The Minister for the Environment, Mr Dempsey, sees his gargantuan Planning Bill, published yesterday, as an attempt to balance many different interests in the planning process, where conflict between developers and objectors is as inevitable as night following day.
The legislation, with 245 sections, contains something for everyone, though not quite as much as either side was seeking. The development lobby wanted to cut out third parties as much as possible while these objectors sought to defend their traditional rights.
Moves which curtail these rights, such as the requirement that any third party appealing to An Bord Pleanala must first have expressed its views to the relevant local authority, and paid for the privilege, may be seen as concessions to sweeten the social housing measure in the Bill.
This will require developers to sell local authorities, at agricultural land prices, up to 20 per cent of every site of more than half an acre they acquire from yesterday for development by the authorities as "social and affordable" housing. Nobody knows how this will work in practice.
Will builders hive off the worst possible part of every site to fulfil the 20 per cent requirement? And if so, will these areas become new ghettos in the corner of an otherwise private housing estate?
Unlike Britain, there is not a well-established housing association movement here, occupying a middle ground between the public and private sectors and offering affordable accommodation for rent to those who cannot afford to shoulder the burden of large mortgages.
Housing in Dublin and other cities is at least as socially stratified as it is in Britain, if not more so. The last thing many first-time house buyers want to hear is that a local authority estate is to be built nearby. Now they might be living cheek by jowl with public housing.
The Bill is intended to encourage integration. "We have paid a very high price for all the ghettos we've created because of segregationist policies in the past," said one senior official.
It must also be noted that the 20 per cent figure is a maximum and it also hinges on local authorities preparing housing strategies. As the Minister explained, the housing need in some local authority areas may not be as pressing as elsewhere, so the proportion could be lower.
Nonetheless, it is clear that the measure will bring down land prices after it finally kicks in. That, too, is part of the agenda. The same could happen to house prices, if only because of the lack of public acceptability for the very idea of socially mixed housing areas.
That is one of the reasons an option to purchase "affordable housing" has been included, subject to claw-back provisions to prevent profiteering. The culture of home ownership is so strong in Ireland that offering such units for sale, as well as for rent, had to be included.

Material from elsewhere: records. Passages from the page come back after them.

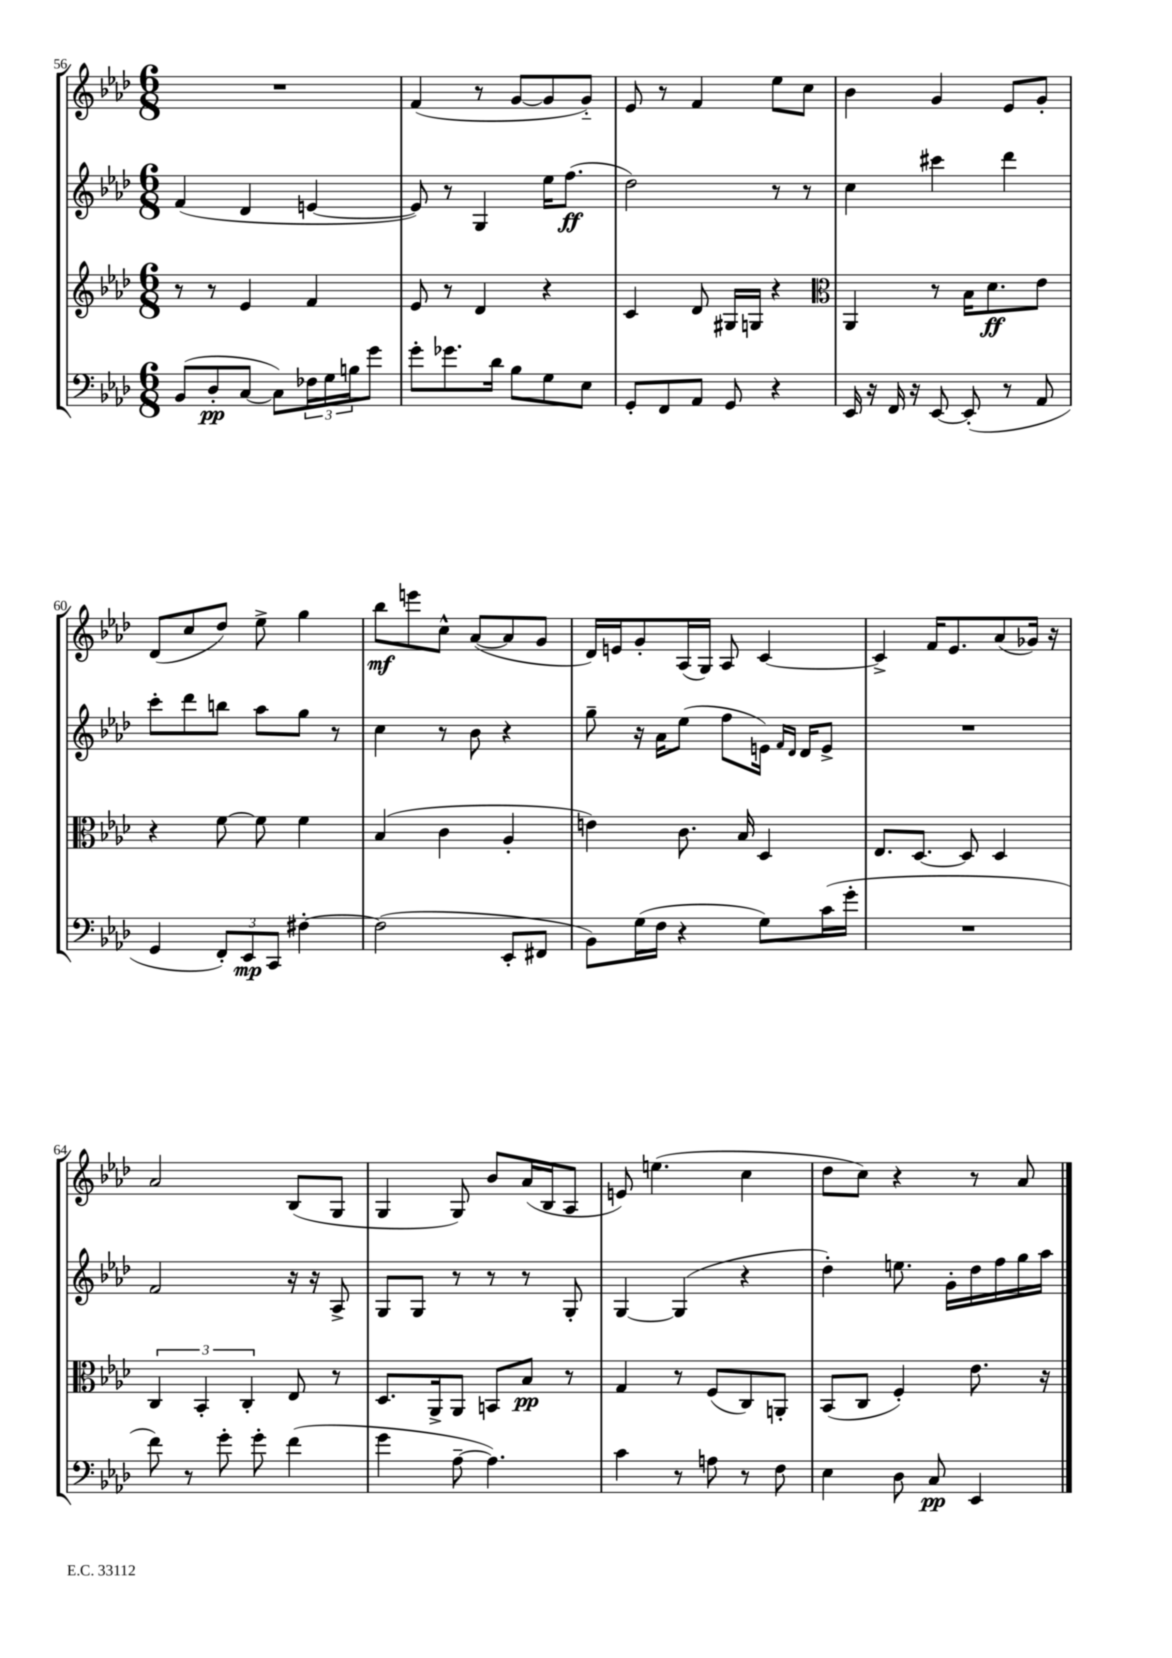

**kern	**dynam	**kern	**dynam	**kern	**dynam	**kern	**dynam
*part4	*part4	*part3	*part3	*part2	*part2	*part1	*part1
*staff4	*staff4	*staff3	*staff3	*staff2	*staff2	*staff1	*staff1
*clefF4	*	*clefG2	*	*clefG2	*	*clefG2	*
*k[b-e-a-d-]	*	*k[b-e-a-d-]	*	*k[b-e-a-d-]	*	*k[b-e-a-d-]	*
*M6/8	*	*M6/8	*	*M6/8	*	*M6/8	*
=56	=56	=56	=56	=56	=56	=56	=56
(8BB-/L	.	8r	.	(4f/	.	2.r	.
8D-'/	pp	8r	.	.	.	.	.
[8C/J	.	4e-/	.	4d-/	.	.	.
8C\L])	.	.	.	.	.	.	.
24F-X\L	.	4f/	.	[4en/	.	.	.
24G\	.	.	.	.	.	.	.
24Bn\J	.	.	.	.	.	.	.
8g\J	.	.	.	.	.	.	.
=57	=57	=57	=57	=57	=57	=57	=57
8g'\L	.	8e-/	.	8e/])	.	(4f/	.
8.g-X\	.	8r	.	8r	.	.	.
.	.	4d-/	.	4G/	.	8r	.
16d-\Jk	.	.	.	.	.	.	.
8B-\L	.	.	.	.	.	[8g/L	.
8G\	.	4r	.	16ee-\KL	.	8g/]	.
.	.	.	.	(8.ff\J	ff	.	.
8E-\J	.	.	.	.	.	8g/J)	.
=58	=58	=58	=58	=58	=58	=58	=58
8GG'/L	.	4c/	.	2dd-\)	.	8e-/	.
8FF/	.	.	.	.	.	8r	.
8AA-/J	.	8d-/	.	.	.	4f/	.
8GG/	.	16G#X/LL	.	.	.	.	.
.	.	16Gn/JJ	.	.	.	.	.
4r	.	4r	.	8r	.	8ee-\L	.
.	.	.	.	8r	.	8cc\J	.
=59	=59	=59	=59	=59	=59	=59	=59
*	*	*clefC3	*	*	*	*	*
16EE-/	.	4AA-/	.	4cc\	.	4b-\	.
16r	.	.	.	.	.	.	.
16FF/	.	.	.	.	.	.	.
16r	.	.	.	.	.	.	.
[8EE-/	.	8r	.	4ccc#X\	.	4g/	.
(8EE-'/]	.	16B-\KL	.	.	.	.	.
.	.	8.d-\	ff	.	.	.	.
8r	.	.	.	4ddd-\	.	8e-/L	.
8AA-/	.	8e-\J	.	.	.	8g'/J	.
!!LO:LB:g=z
=60	=60	=60	=60	=60	=60	=60	=60
4GG/	.	4r	.	8ccc'\L	.	(8d-/L	.
.	.	.	.	8ddd-\	.	8cc/	.
12FF'/L)	.	[8f\	.	8bbn\J	.	8dd-/J)	.
12EE-/	mp	.	.	.	.	.	.
.	.	8f\]	.	8aa-\L	.	8ee-^\	.
12CC/J	.	.	.	.	.	.	.
[4F#X'\	.	4f\	.	8gg\J	.	4gg\	.
.	.	.	.	8r	.	.	.
=61	=61	=61	=61	=61	=61	=61	=61
(2F#\]	.	(4B-/	.	4cc\	.	8bb-\L	mf
.	.	.	.	.	.	8eeen\	.
.	.	4c\	.	8r	.	8cc^^\J	.
.	.	.	.	8b-\	.	([8a-/L	.
8EE-'/L	.	4A-'/	.	4r	.	8a-/]	.
8FF#X/J	.	.	.	.	.	8g/J	.
=62	=62	=62	=62	=62	=62	=62	=62
8BB-\L)	.	4en\)	.	8gg~\	.	16d-/LL)	.
.	.	.	.	.	.	16en/J	.
(16G\L	.	.	.	16r	.	8g'/	.
16F\JJ	.	.	.	16a-\KL	.	.	.
4r	.	8.c\	.	(8ee-\J	.	(16A-/L	.
.	.	.	.	.	.	16G/JJ)	.
.	.	.	.	8ff\L	.	8A-/	.
.	.	16B-/	.	.	.	.	.
8G\L)	.	4D-/	.	16en\Jk)	.	[4c/	.
.	.	.	.	16qqf/LL	.	.	.
.	.	.	.	16qqd-/JJ	.	.	.
.	.	.	.	16d-/KL	.	.	.
(16c\L	.	.	.	8e^/J	.	.	.
16g'\JJ	.	.	.	.	.	.	.
=63	=63	=63	=63	=63	=63	=63	=63
2.r	.	8.E-/L	.	2.r	.	4c^/]	.
.	.	[8.D-/J	.	.	.	.	.
.	.	.	.	.	.	16f/KL	.
.	.	.	.	.	.	8.e-/	.
.	.	8D-/]	.	.	.	.	.
.	.	4D-/	.	.	.	(8a-/	.
.	.	.	.	.	.	16g-X/Jk)	.
.	.	.	.	.	.	16r	.
!!LO:LB:g=z
=64	=64	=64	=64	=64	=64	=64	=64
8f\)	.	6C/	.	2f/	.	2a-/	.
8r	.	.	.	.	.	.	.
.	.	6BB-'/	.	.	.	.	.
8g'\	.	.	.	.	.	.	.
.	.	6C'/	.	.	.	.	.
8g'\	.	.	.	.	.	.	.
(4f\	.	8E-/	.	16r	.	(8B-/L	.
.	.	.	.	16r	.	.	.
.	.	8r	.	8A-^/	.	8G/J	.
=65	=65	=65	=65	=65	=65	=65	=65
4g\	.	8.D-/L	.	8G/L	.	4G/	.
.	.	.	.	8G/J	.	.	.
.	.	16AA-^/k	.	.	.	.	.
[8A-~\	.	8AA-/J	.	8r	.	8G/)	.
4.A-\])	.	8BBn/L	.	8r	.	8b-/L	.
.	.	8B-/J	pp	8r	.	(16a-/L	.
.	.	.	.	.	.	16B-/J	.
.	.	8r	.	8G'/	.	8A-/J	.
=66	=66	=66	=66	=66	=66	=66	=66
4c\	.	4G/	.	[4G/	.	8en/)	.
.	.	.	.	.	.	(4.een\	.
8r	.	8r	.	(4G/]	.	.	.
8An\	.	(8F/L	.	.	.	.	.
8r	.	8C/)	.	4r	.	4cc\	.
8F\	.	8AAn'/J	.	.	.	.	.
=67	=67	=67	=67	=67	=67	=67	=67
4E-\	.	(8BB-/L	.	4dd-'\)	.	8dd-\L	.
.	.	8C/J	.	.	.	8cc\J)	.
8D-\	.	4F'/)	.	8.een\	.	4r	.
8C/	pp	.	.	.	.	.	.
.	.	.	.	16g'\LL	.	.	.
4EE-/	.	8.e-\	.	16dd-\	.	8r	.
.	.	.	.	16ff\	.	.	.
.	.	.	.	16gg\	.	8a-/	.
.	.	16r	.	16aa-\JJ	.	.	.
==	==	==	==	==	==	==	==
*-	*-	*-	*-	*-	*-	*-	*-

The Bill does not address the issue of quality, as the Royal Institute of the Architects of Ireland has complained. It wants the draft legislation amended to provide "mechanisms . . . to ensure that only high-quality, well-designed buildings are constructed in this country".
For many years, some planners have complained that a local authority has no right to refuse permission for development purely on aesthetic grounds. The Bill does not change this, perhaps because it is simply not possible.
Its authors do point out, however, that the issue of quality will be addressed in the context of guidelines favouring higher housing densities. As last year's Bacon Report stressed, the success of such housing will depend on a much higher level of design input.
The development lobby's biggest coup, however, is the provision in the Bill for designating "strategic development zones" where sites can be offered on a plate to multinational companies, but how the environmental impact is to be assessed is still unclear.
The Bill's provisions for local area, county and city development and strategic regional plans will also require a lot more detailed planning, and it is clear the relevant authorities have not got enough planners to do this.
One consultant said: "We have only one university degree course in planning, at UCD. It's only turning out about 25 planners a year and virtually all of them are snapped up by the private sector." Mr Feargal MacCabe, who was the Bacon Report's planning consultant, said he "fully applauded" the provision requiring third parties to reveal themselves to a local authority at the outset, instead of "turning up out of the blue" with appeals to An Bord Pleanala.
However, the proposal to levy a fee of around £20 for making observations on a planning application is widely viewed as a mechanism to curtail the input of third parties. It would, for example, put the Dublin city branch of An Taisce out of business in two months.
Its chairman, Mr Michael Smith, said it made between seven and 10 observations per week on planning applications and could not afford to pay such a fee. Yet, as a public interest conservation group, its input had been welcomed by Dublin Corporation and An Bord Pleanala.
Mr Smith declined to comment on how Lancefort Ltd, set up by him and others to fight high-profile planning cases, would be affected by the Bill's requirement that anyone seeking a judicial review would have to prove a "substantial interest". He said some of the other provisions were excellent, such as those on enforcement as well as the redefinition of the respective roles of An Bord Pleanala and the Environmental Protection Agency and the inclusion of "sustainable development" as a primary objective.
Mr Dempsey deserves credit for having the courage and foresight to initiate the first major review of Irish planning legislation for more than 35 years, and to consolidate all of the existing planning legislation in a single Act.